Joint position lists:
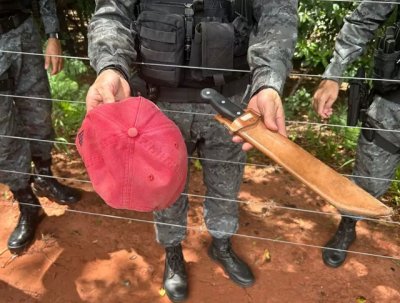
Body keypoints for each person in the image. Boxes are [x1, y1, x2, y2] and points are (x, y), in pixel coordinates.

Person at [86, 0, 298, 301]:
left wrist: (268, 81)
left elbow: (278, 13)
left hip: (231, 102)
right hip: (157, 107)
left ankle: (221, 243)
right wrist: (111, 66)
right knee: (163, 190)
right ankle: (173, 252)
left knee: (226, 184)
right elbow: (113, 11)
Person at [313, 2, 399, 268]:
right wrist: (334, 74)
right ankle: (348, 223)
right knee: (369, 181)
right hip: (392, 107)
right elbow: (363, 19)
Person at [0, 0, 81, 255]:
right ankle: (27, 202)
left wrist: (52, 34)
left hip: (24, 33)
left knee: (39, 111)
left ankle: (44, 177)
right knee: (3, 134)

◆ **WHAT IS REQUIRED**: Word for word, write out each of the records, but not the pictures.

◆ **COMPLETED TASK**:
Body keypoints for each person in the image. Boxes are [x1, y1, x2, y2] and points are (x, y), in pixel coordinates.

Person at [86, 0, 298, 301]:
left wrist: (268, 81)
left elbow: (278, 13)
left hip: (231, 102)
right hip: (157, 107)
left ankle: (221, 243)
right wrist: (111, 66)
right knee: (163, 190)
right ankle: (173, 252)
left knee: (226, 184)
right elbow: (113, 11)
Person at [313, 2, 399, 268]:
right wrist: (334, 74)
right ankle: (348, 223)
right knee: (369, 181)
right hip: (392, 107)
right elbow: (363, 19)
Person at [0, 0, 81, 255]:
right ankle: (27, 202)
left wrist: (52, 34)
left hip: (24, 33)
left knee: (39, 111)
left ankle: (44, 177)
right knee: (3, 134)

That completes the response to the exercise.